Saturday, January 24, 2009

Credit where credit's not due? Consumer suit reinstated

Hauk v. JP Morgan Chase Bank USA, -- F.3d --, 2009 WL 153236 (9th Cir.)

Hauk opened a Chase credit card account in June 2003. In October 2004, Chase sent him a balance transfer offer with a 4.99% teaser APR for any transferred balances. The offer said Chase could impose an increased rate if Hauk made a late payment to Chase or any other creditors. Hauk transferred a $10,200 balance, and on his October statement, Chase gave him the promotional APR. But the next month, Chase applied a 28.74% APR, resulting in a $241.60 finance charge. Hauk called and Chase told him he lost eligibility because of a late payment he’d made to another creditor three months before he accepted Chase’s balance transfer offer. In July 2004, he’d made a final mortgage payment one day after the 30-day grace period, and the servicer HCF reported that his account was 30 days delinquent to Experian, a credit reporting agency.

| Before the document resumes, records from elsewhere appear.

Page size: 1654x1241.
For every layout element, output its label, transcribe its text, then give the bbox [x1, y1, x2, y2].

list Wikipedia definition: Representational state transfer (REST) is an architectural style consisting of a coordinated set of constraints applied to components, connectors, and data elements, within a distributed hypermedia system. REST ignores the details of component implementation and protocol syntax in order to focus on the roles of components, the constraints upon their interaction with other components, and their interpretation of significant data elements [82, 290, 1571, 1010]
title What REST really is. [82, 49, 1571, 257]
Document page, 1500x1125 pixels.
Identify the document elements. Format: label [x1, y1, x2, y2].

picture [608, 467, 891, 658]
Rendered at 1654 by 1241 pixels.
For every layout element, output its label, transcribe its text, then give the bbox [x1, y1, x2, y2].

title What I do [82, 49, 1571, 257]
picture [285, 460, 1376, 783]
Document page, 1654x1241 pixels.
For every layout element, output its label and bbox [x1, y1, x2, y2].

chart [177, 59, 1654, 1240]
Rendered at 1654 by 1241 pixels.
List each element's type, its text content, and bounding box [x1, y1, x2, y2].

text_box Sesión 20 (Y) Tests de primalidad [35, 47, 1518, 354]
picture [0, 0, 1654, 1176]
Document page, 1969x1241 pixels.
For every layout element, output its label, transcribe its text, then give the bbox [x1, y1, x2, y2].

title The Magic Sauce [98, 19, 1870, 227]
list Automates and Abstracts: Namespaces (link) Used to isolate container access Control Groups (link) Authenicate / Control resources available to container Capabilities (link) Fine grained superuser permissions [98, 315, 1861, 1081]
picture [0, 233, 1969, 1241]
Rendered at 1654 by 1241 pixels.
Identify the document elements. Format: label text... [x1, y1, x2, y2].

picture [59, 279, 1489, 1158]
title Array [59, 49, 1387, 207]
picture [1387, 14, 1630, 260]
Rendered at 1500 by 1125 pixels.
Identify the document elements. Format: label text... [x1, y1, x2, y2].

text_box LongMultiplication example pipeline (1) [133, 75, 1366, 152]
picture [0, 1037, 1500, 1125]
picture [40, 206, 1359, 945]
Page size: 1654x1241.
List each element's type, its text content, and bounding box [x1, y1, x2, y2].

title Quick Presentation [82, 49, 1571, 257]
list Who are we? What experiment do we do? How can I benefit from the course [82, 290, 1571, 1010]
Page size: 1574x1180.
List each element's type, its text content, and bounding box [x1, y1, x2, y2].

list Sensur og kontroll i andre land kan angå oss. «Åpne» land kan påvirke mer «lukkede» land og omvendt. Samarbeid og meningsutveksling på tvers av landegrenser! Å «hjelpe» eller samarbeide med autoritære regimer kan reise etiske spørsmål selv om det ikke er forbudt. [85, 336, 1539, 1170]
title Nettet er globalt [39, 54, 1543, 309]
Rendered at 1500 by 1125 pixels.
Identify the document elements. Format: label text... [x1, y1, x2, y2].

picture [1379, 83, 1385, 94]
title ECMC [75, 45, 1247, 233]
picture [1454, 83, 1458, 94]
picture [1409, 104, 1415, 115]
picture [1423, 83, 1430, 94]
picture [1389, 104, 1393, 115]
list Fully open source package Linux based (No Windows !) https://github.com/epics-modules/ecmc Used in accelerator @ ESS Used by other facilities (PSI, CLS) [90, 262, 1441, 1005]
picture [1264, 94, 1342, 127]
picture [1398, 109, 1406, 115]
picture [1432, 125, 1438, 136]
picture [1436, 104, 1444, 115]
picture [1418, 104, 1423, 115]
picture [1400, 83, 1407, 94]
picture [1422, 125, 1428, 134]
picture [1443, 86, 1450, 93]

Hauk sued for violation of TILA and California’s false advertising law. The court of appeals affirmed the dismissal of the TILA claims—Chase’s disclosure was adequate—but reversed on the state law claims.

Essentially, Hauk argued that it was misleading for Chase to offer him a teaser rate and then yank it based on facts it knew or should have known at the time it made the offer; indeed, Hauk argued that he could reasonably believe that only late payments made after accepting the offer would trigger the increased rate. Chase argued that it didn’t know about the July 2004 payment, but Hauk’s evidence about what Experian recorded, and about Chase’s use of Experian’s services in August and September 2004 before making him the offer, was sufficient to create a fact issue on that point.

Complying with TILA didn’t provide Chase a total safe harbor, only protection from a state-law suit based on allegations that Chase’s disclosure was insufficient. But the issue here was different: Hauk alleged that Chase took action at odds with the rules it had disclosed by imposing a higher APR based on Hauk’s pre-offer record. If Chase knew or should have known about Hauk’s earlier late payment before offering him the teaser rate, TILA would be no shield. And then Hauk might be able to show a violation of California law, because (1) assertion of a contractual right that doesn’t actually exist can be an unfair business practice, and (2) a reasonable consumer might have been deceived into thinking that Chase wouldn’t hike the rate based on a late payment it already knew about when offering the low rate.

On remand, the court of appeals noted, the district court might decline to exercise supplemental jurisdiction, because the federal claims were out of the case.